Cranfield Aerospace Solutions (CAeS) has revealed the design of its 240kW hydrogen fuel cell system (HFCS), successfully integrating the technology into the nacelle of a Britten-Norman BN-2 Islander.
Packaged in the nacelle, which usually houses the BN-2’s piston or turbine engine, are the fuel cells, balance of plant and electric motors.
CAeS says the forward section of the nacelle houses the fuel cells, the balance of plant and electric motor, inverters and controllers, a pitch control unit, and all the electrical cabling/routing and cooling systems. The rear part of the nacelle contains the ground power interface and the high-voltage power distribution system.

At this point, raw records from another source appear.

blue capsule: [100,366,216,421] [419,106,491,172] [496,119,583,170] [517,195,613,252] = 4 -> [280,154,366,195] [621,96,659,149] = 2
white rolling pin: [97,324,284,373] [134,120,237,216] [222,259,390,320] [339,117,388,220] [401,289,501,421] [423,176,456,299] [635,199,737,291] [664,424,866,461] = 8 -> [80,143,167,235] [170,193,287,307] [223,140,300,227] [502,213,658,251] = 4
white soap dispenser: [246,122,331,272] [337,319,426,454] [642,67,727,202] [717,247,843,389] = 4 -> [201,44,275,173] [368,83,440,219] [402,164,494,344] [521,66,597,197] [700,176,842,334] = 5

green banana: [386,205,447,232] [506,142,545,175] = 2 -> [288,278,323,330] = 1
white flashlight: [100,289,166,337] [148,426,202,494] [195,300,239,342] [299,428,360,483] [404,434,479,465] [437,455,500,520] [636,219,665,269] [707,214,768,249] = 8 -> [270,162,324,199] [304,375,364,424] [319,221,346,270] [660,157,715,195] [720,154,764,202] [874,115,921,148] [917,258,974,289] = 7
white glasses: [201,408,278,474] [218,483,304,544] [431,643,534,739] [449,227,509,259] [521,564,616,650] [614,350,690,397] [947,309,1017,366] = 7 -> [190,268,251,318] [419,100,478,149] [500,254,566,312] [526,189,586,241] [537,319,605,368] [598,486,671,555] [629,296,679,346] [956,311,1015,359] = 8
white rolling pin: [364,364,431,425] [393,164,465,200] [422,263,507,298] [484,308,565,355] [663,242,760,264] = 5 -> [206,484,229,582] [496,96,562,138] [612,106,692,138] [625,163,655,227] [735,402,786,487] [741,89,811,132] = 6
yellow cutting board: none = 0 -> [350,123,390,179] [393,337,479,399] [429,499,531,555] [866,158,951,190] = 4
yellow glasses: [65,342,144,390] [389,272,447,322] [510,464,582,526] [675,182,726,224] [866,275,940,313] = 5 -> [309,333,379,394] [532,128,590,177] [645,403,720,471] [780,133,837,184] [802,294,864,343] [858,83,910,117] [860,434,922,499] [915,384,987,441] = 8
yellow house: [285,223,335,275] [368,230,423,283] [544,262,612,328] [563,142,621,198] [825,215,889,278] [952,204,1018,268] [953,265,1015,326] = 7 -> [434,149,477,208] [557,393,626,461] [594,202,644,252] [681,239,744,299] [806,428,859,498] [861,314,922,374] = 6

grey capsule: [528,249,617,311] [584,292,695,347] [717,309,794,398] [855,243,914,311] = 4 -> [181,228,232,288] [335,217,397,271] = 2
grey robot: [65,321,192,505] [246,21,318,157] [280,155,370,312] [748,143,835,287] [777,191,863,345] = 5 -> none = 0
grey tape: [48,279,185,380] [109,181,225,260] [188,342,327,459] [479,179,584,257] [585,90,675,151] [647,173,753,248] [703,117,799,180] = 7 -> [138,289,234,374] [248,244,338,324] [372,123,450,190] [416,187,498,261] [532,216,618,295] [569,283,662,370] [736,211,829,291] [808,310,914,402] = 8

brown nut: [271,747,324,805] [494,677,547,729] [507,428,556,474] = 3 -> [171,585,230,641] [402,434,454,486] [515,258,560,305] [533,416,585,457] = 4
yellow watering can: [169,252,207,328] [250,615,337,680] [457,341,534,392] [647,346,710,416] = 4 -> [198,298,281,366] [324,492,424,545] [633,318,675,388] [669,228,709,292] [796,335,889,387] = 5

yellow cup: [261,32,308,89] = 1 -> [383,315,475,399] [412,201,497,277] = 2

“The successful integration of a 240kW system (110% of the power of the engine that it replaces) into the nacelle showcases CAeS’ ability to overcome these challenges and is a ‘miracle of packaging’ that underscores the feasibility of hydrogen-electric propulsion systems for aircraft,” says CAeS.
Meanwhile, the Reaction Engines-supplied heat exchangers are mounted around the existing main landing gear.
“This integration required meticulous planning, iterative design, and close coordination with partner Reaction Engines, to ensure optimal performance,” says CAeS.
CAeS is developing the powertrain as part of a UK government-backed initiative called Project Fresson to develop a hydrogen-powered demonstrator.
While that project – and CAeS’s initial sales efforts – focus on conversion of the venerable Islander, the company is already thinking about its next steps.
“With the successful packaging of the HFCS into the nacelle, CAeS can explore integration into other aircraft platforms and applications,” it says.
Despite posing the question “So, when will we see it fly?” in its press release, CAeS does not say when the modified Islander will get airborne. Its most recent target was for a first flight later in 2024.
Jenny Kavanagh, chief strategy officer at CAeS, adds: “The decision was taken early on in the programme that before proceeding to ground and flight test, we had to ensure that we had solved the packaging and thermal management challenges that underpin the commercial viability of the technology.
“Now that this significant milestone has been achieved, CAeS is progressing to the next stage of the project and to launching into manufacture for the testing campaign.”